» Document excerpt:
Technology Is Becoming Indistinguishable From Reality

• http://truthstreammedia.com, Melissa Dykes

Recent studies show that the average person spends some 50 days of their lives each year online now. So much is being communicated so quickly, it's becoming impossible to keep up and physically process it all. The UN's World Health Organization just officially recognized burnout as a medical diagnosis. As the images in our media consumption are going by faster and faster, in the past two decades we have gone from commercials training our brains to accept piecemeal soundbites of information on television screens to computer platforms like Vine and Twitter training us to communicate in short time or character limits on smartphone screens.

It's been said the way information is being presented in our digital world these days is coming at us in so many disjointed bits, that our brains are having a harder time making a cohesive picture out of it all. More and more people are only skimming the daily headlines and then they go away believing they've educated themselves on what's going on in the world, with almost no historical context to speak of (outside of what's politically expedient). And the more our brains try to process at the speed of our digital devices – devices which are speeding up faster and faster with each new version that comes out, which is also happening with increasing frequency – the more burned out we actually become.

When information overload is taken to its logical conclusion, it conditions a state of learned helplessness in most people, who bury their heads further in the ever-widening, endless array of blue-screened distractions to let others do their critical thinking for them.

» Excerpted data:
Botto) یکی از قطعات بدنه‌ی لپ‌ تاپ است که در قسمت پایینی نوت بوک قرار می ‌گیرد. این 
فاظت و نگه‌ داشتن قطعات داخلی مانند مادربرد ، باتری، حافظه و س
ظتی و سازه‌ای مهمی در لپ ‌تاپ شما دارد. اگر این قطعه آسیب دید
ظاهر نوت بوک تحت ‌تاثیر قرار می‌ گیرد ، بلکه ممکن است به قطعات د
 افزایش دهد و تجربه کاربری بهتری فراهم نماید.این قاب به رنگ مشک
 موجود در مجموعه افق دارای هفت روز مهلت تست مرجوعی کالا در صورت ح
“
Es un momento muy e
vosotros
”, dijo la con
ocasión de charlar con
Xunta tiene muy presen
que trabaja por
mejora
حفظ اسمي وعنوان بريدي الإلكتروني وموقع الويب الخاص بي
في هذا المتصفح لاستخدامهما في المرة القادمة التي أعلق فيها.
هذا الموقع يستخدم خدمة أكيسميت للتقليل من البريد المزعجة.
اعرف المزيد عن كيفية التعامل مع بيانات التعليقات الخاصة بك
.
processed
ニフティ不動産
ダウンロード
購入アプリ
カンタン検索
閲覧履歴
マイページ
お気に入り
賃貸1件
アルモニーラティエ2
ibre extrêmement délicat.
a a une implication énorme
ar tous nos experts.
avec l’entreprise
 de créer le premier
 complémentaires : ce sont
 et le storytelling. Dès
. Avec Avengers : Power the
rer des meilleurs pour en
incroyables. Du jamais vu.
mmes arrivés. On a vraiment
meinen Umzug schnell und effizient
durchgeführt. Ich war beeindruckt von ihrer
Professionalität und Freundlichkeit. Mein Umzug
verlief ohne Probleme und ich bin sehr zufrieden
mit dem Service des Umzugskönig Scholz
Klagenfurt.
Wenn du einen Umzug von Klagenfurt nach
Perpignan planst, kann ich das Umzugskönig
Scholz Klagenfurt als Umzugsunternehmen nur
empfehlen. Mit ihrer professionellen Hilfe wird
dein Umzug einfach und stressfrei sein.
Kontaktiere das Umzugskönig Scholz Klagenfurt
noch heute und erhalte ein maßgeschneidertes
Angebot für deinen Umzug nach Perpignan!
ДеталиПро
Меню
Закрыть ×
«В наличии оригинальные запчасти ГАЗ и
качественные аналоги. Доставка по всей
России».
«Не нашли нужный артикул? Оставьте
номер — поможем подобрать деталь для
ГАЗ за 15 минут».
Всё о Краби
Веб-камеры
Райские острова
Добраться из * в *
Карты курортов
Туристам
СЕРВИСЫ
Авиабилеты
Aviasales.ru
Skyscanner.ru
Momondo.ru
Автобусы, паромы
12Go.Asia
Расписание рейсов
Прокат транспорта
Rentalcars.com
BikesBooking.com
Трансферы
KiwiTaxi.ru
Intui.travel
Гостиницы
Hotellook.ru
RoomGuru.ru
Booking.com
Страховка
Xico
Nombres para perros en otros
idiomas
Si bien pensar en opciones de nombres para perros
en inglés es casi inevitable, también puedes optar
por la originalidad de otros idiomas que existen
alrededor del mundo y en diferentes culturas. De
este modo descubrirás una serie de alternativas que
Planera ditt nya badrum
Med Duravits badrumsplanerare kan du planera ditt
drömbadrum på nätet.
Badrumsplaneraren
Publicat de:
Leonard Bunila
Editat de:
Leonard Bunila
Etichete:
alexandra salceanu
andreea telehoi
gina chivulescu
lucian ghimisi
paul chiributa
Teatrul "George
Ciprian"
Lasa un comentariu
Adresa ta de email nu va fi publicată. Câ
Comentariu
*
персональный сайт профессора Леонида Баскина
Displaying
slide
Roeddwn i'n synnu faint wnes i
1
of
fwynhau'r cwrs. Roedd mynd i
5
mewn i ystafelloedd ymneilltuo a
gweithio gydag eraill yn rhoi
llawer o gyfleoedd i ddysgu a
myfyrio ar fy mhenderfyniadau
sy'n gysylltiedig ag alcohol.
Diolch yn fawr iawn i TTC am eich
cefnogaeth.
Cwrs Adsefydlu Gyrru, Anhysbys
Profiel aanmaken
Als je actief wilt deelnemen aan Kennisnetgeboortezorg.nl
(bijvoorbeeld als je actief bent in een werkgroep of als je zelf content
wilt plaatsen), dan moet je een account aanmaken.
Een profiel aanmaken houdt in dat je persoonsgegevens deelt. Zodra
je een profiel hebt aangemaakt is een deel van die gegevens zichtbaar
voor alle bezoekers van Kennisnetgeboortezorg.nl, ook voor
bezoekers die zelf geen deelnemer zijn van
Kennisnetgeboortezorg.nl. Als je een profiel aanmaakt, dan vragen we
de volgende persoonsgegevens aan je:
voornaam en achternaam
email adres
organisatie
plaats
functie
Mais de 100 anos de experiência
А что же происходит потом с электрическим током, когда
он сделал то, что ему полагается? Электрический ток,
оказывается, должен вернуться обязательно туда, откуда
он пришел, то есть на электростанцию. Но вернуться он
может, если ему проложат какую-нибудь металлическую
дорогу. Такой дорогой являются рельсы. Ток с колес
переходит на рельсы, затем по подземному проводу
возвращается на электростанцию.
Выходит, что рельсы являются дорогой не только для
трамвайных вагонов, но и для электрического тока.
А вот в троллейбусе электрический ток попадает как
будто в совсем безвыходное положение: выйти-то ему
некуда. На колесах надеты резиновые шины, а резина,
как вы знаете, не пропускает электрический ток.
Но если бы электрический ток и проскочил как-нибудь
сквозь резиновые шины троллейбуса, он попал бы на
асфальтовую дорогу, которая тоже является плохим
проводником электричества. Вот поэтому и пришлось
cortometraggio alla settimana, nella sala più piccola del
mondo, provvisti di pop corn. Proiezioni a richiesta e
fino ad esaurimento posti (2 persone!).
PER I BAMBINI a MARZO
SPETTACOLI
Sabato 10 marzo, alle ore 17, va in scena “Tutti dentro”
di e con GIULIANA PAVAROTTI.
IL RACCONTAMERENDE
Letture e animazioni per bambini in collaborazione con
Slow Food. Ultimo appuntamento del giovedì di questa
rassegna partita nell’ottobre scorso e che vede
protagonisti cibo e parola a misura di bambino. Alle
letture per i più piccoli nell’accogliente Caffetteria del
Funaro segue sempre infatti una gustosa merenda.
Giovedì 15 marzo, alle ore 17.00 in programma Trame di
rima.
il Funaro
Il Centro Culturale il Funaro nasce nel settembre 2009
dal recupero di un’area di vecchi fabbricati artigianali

» Assignment: Reproduce the full excerpt on technology becoming indistinguishable from reality, word for word.

» Solution to the problem:
Technology Is Becoming Indistinguishable From Reality

• http://truthstreammedia.com, Melissa Dykes

Recent studies show that the average person spends some 50 days of their lives each year online now. So much is being communicated so quickly, it's becoming impossible to keep up and physically process it all. The UN's World Health Organization just officially recognized burnout as a medical diagnosis. As the images in our media consumption are going by faster and faster, in the past two decades we have gone from commercials training our brains to accept piecemeal soundbites of information on television screens to computer platforms like Vine and Twitter training us to communicate in short time or character limits on smartphone screens.

It's been said the way information is being presented in our digital world these days is coming at us in so many disjointed bits, that our brains are having a harder time making a cohesive picture out of it all. More and more people are only skimming the daily headlines and then they go away believing they've educated themselves on what's going on in the world, with almost no historical context to speak of (outside of what's politically expedient). And the more our brains try to process at the speed of our digital devices – devices which are speeding up faster and faster with each new version that comes out, which is also happening with increasing frequency – the more burned out we actually become.

When information overload is taken to its logical conclusion, it conditions a state of learned helplessness in most people, who bury their heads further in the ever-widening, endless array of blue-screened distractions to let others do their critical thinking for them.